MG One final question.  Where do you see the video game marketplace in the next 5 years?  Will eBay alternatives like Game Gavel continue to spring up on the internet?  What about locally in our respective backyards – will we see more local retailers in this area?
EK eBay will always be the dominant force. I’ve had a couple of websites for sales in the past but it takes a very, very long time to get it noticed and it takes a lot of money to advertise and keep the site running.  In the end I knew I could just throw everything up on eBay and have it all sold in 10 days.  So, that’s what I did.

There’s always room for niche sites like Game Gavel.  I think they’ll continue to grow.  But in the end no matter how angry people are at eBay, no one can match their exposure.  The other sites might be better, cheaper, more Seller friendly, but in the end it comes down to exposure and if you depend on a steady stream of sales to keep yourself in business it’s hard to break away from eBay.

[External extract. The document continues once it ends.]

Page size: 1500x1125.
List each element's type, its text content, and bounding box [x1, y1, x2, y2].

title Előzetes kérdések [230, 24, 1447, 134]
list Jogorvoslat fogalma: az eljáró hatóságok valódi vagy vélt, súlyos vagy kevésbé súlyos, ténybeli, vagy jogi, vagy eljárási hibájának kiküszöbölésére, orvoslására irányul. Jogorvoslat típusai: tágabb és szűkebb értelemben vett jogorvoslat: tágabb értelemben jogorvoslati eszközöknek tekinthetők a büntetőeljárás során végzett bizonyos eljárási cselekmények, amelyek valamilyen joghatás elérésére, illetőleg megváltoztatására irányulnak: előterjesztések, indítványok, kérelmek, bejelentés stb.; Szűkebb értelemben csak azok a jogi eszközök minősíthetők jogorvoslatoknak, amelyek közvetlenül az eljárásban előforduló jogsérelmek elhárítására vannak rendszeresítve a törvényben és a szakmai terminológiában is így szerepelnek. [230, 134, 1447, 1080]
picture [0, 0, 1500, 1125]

I don’t know enough about the video game marketplace overall to really comment on the industry as a whole, but one positive thing seems to be the small developers for the newer consoles, games you sometimes see in places like Xbox Live.  The larger software developers have too much overhead that they tend to release the same titles over and over again as a safety net.  The smaller titles with lower overhead can experiment more with being creative.

When I bought my Xbox 360 I never thought I’d spend so much time playing downloaded titles for under $10 that are just fun to play, games like Heavy Weapon, 3D golf, UNO, etc.  I think those games are the heart and soul of gaming and it’s getting a second chance.  When people talk about their favorite games they almost never mention graphics but that’s what the selling point is for newer games.  People don’t play Bomberman 20 years later because of the graphics, they play because it’s entertaining.  There will always be a need for the large companies to make games like GTA IV, but I think it’s equally important to have the smaller shops making more entertaining titles to keep people interested in video games overall.

MG Thanks again for taking the time with us Eric and sharing some of your insights and knowledge with me and the community.  It is definitely appreciated and I can confidently say that we all found it to be very beneficial.
EK No problem.  Glad to help out.  Let me know if you have any follow up questions I can help you out with. Thanks!